The TTC’s success in attracting “choice riders” (riders who can afford to drive but choose transit as a better option) is causing a dilemma in setting fares. On one-hand, a lower fare is a subsidy to those who can afford a higher-cost to improve services, and the other, raising the fares is a burden upon those who can barely afford the pressure transit fares – mainly the working poor.
Adding to the dilemma, the wealthier riders tend to live close to the subways and enjoy much better service and value than Toronto’s poorer neighbourhoods.

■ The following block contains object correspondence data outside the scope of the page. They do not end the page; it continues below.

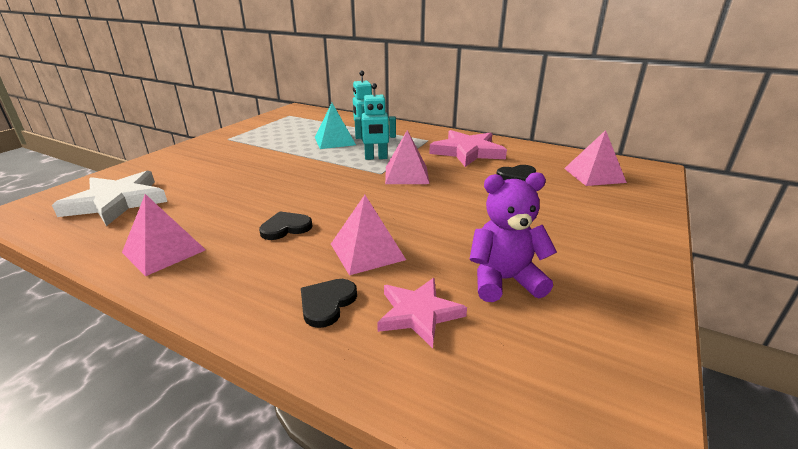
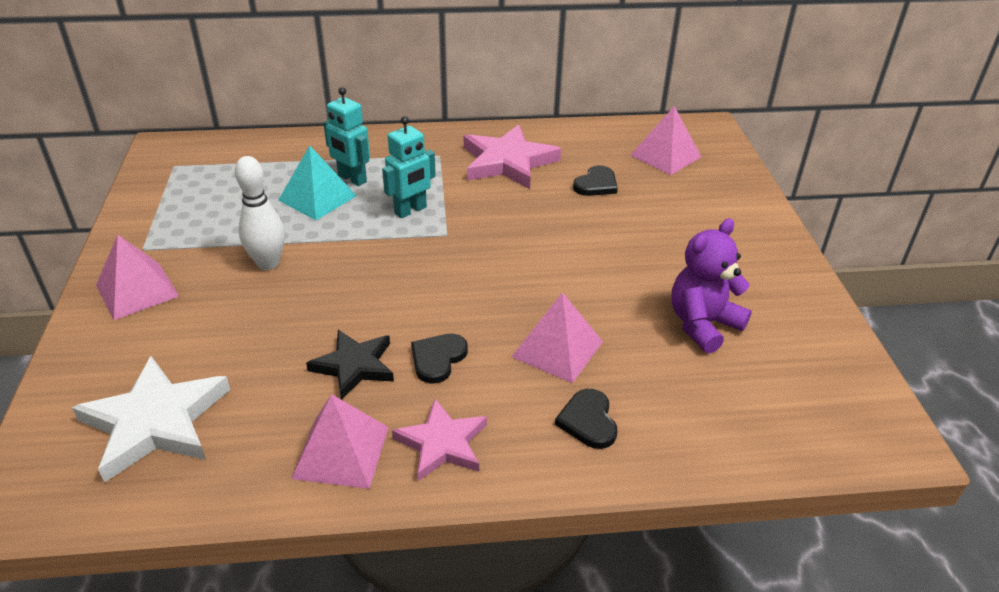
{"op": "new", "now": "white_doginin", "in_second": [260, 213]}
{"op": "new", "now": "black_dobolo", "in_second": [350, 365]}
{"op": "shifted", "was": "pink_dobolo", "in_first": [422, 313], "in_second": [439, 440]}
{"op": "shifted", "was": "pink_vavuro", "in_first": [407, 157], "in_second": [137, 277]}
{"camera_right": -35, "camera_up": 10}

Port Colborne Enacting Reforms After Ombuds Report on Closed Meetings
Port Colborne’s Council was subject to three closed meeting investigations by the Office of the Ontario Ombudsman. The Ombuds found Municipal Act rules for closed meetings were properly followed in two of the cases, and in a third case, the Ombuds founds that a information session on the City’s insurance policy held in closed session was not properly declared and a series of discussions about economic planning and development were not covered by closed meeting exceptions.
In response, the Council initiated adoption of reforms recommended by the Acting Ontario Ombudsman Barbara Finlay.
In the City’s press release, Mayor John Maloney states “Along with the rest of Council, I am aware that we are responsible for ensuring that we follow the Province’s closed meeting rules, City Council and Staff are committed to openness and transparency and will continue to apply best practices to our open and closed meetings of Council.”
Where’s the Snow Plow?
Snow plows, you don’t want to clear your driveway minutes before it arrives and you want to know if the plow cleared the side streets you need to navigate after a storm passes.
In many cities, this is easy enough – with GPS technology and public sharing of the data. Some cities build their own apps, others share it as open data.
Ottawa just launched its our plow location app, but have yet to make the underlying data open. In Chicago, one of the first open data snow plow apps, Clear Streets just launched for the 2015/16 season with a few neat upgrade.
In Hamilton, the City will have supervisors out on the road following plows this year. At present, the City has no plans to fully implement a public facing application or open data.
Biking in Winter? In Ottawa?
Ottawa’s planning to maintain approximately 40km of cycling routes this winter – an increase of 20km over last year’s maintenance.